- The records:

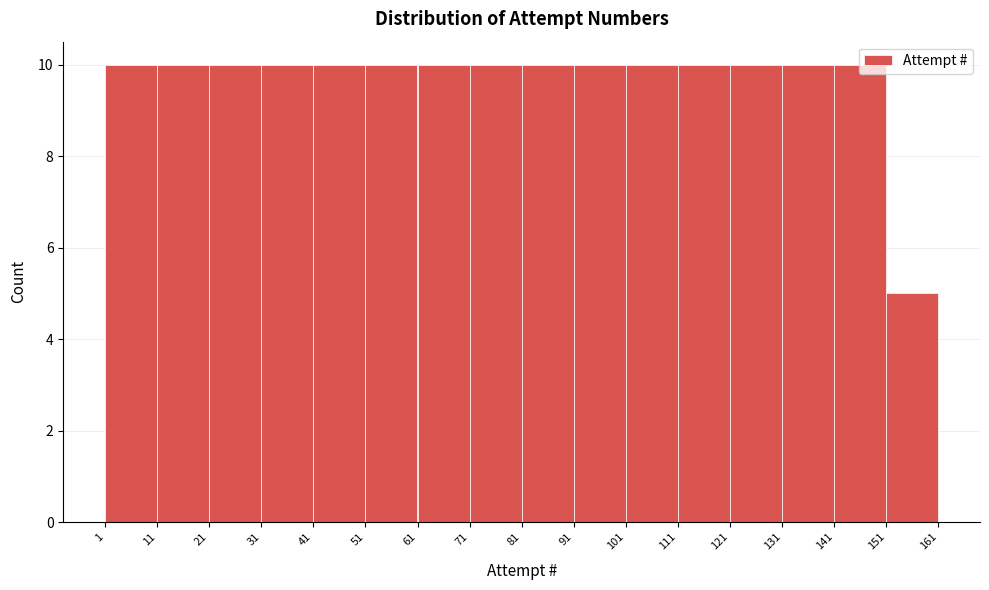

What is the height of the bar covering 111 to 121 on the x-axis? The values are not printed on the chart, so give them approximately, as read against the axis.

10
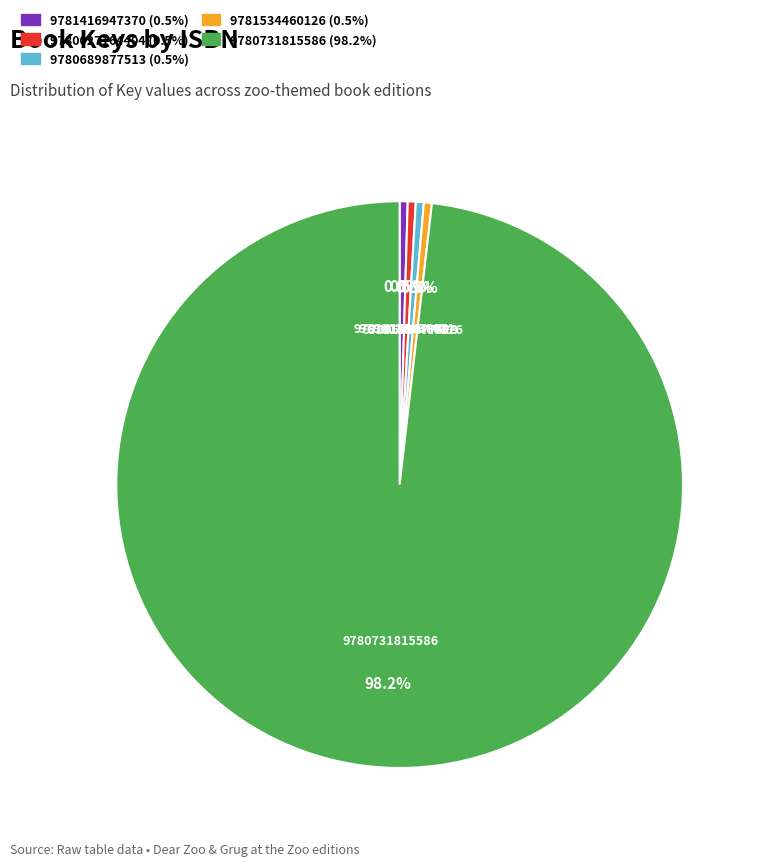

Approximately how many times larger is the value at 9781534460126 (0.5%) compared to 9781416947370 (0.5%)?

1.0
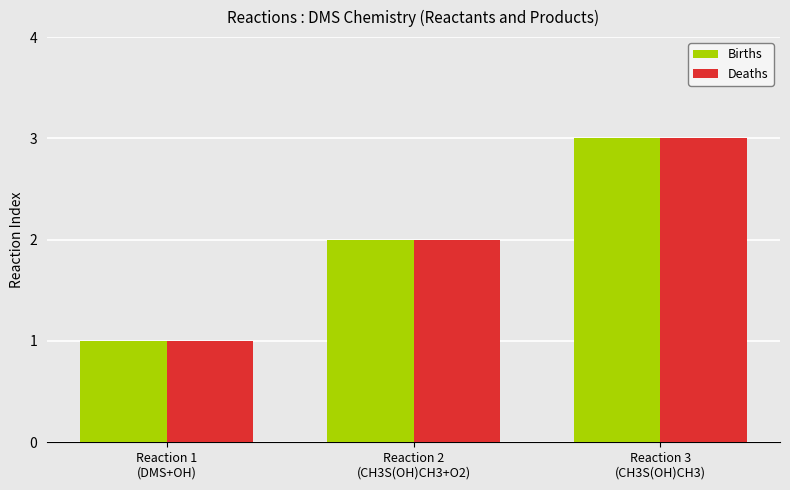

Which category has the highest value in the Deaths series?

Reaction 3
(CH3S(OH)CH3)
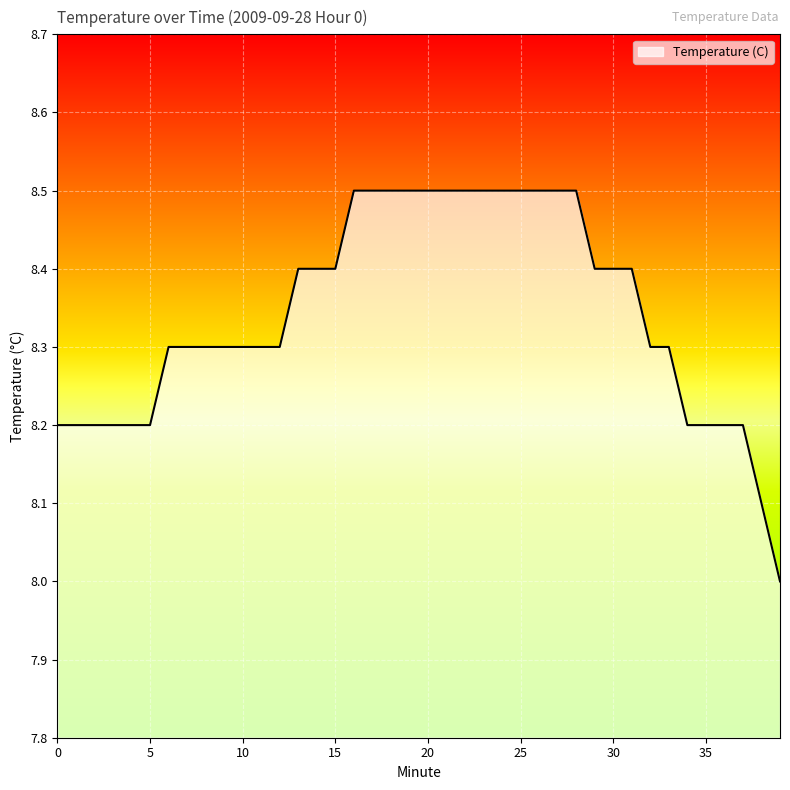

What is the difference between the maximum and minimum values?

0.5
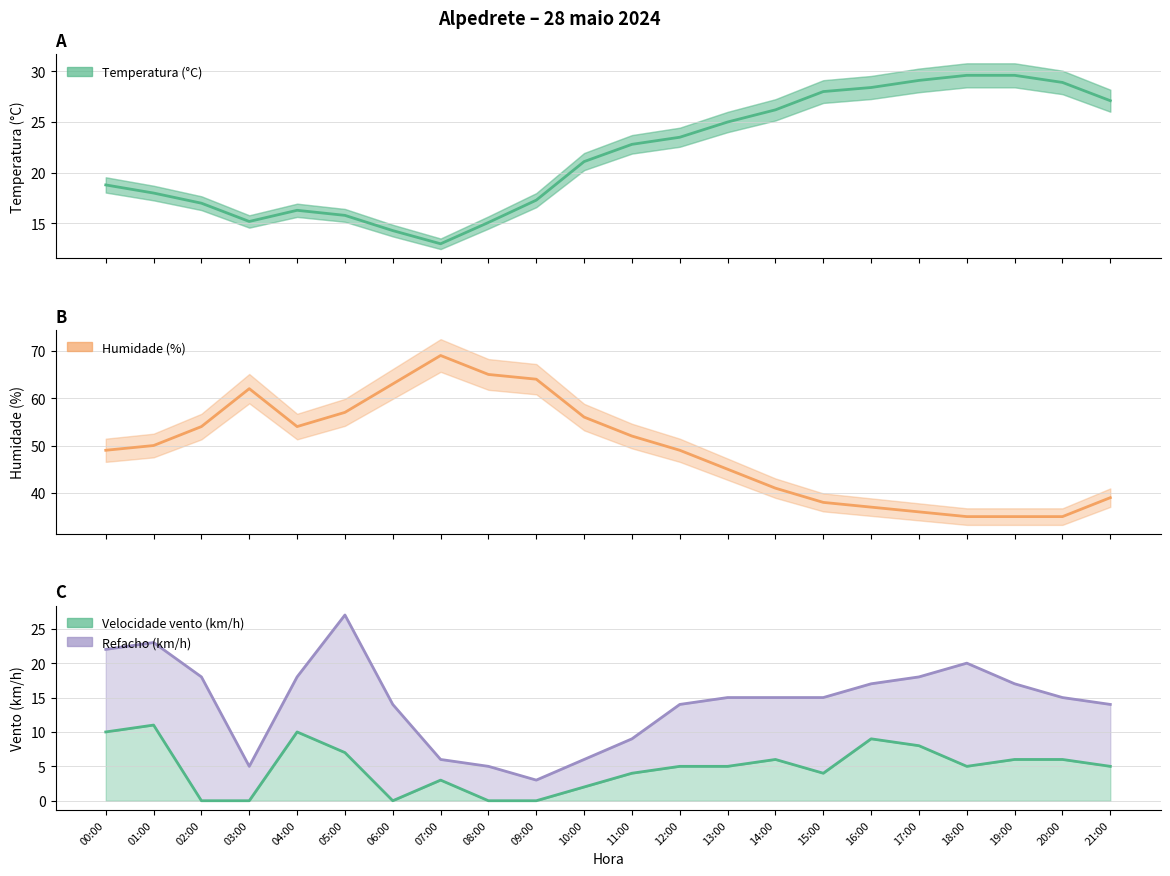

How many interior local valleys does the Refacho (km/h) series have?

2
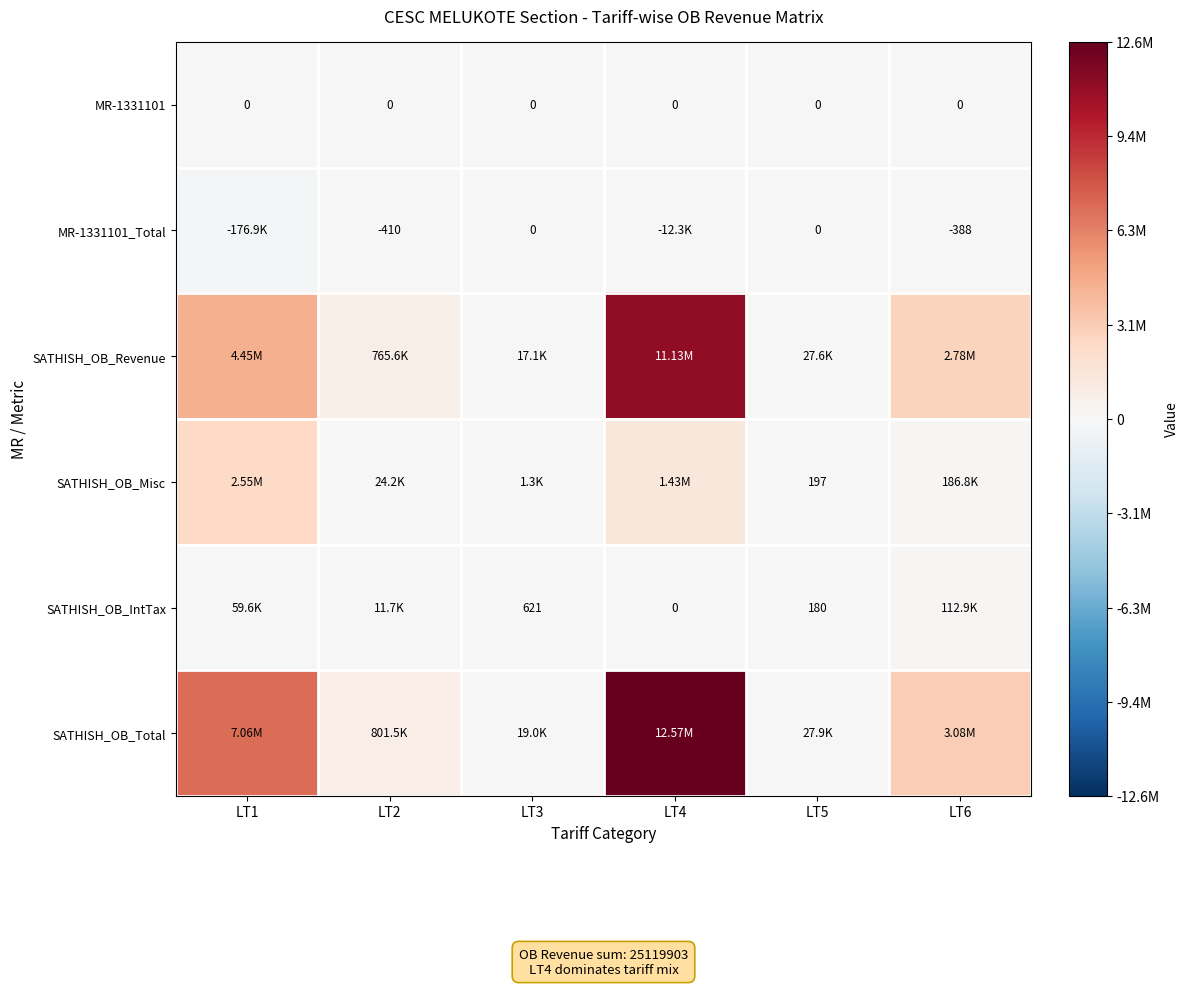

True or false: SATHISH_OB_Revenue has a value of 4051653.3 at LT4.

False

- Exercise aim:
Copy all of the items above word for word, leaving out the pictures.

- Result of this exercise:
What is the height of the bar covering 111 to 121 on the x-axis? The values are not printed on the chart, so give them approximately, as read against the axis.

10

Approximately how many times larger is the value at 9781534460126 (0.5%) compared to 9781416947370 (0.5%)?

1.0

Which category has the highest value in the Deaths series?

Reaction 3
(CH3S(OH)CH3)

What is the difference between the maximum and minimum values?

0.5

How many interior local valleys does the Refacho (km/h) series have?

2

True or false: SATHISH_OB_Revenue has a value of 4051653.3 at LT4.

False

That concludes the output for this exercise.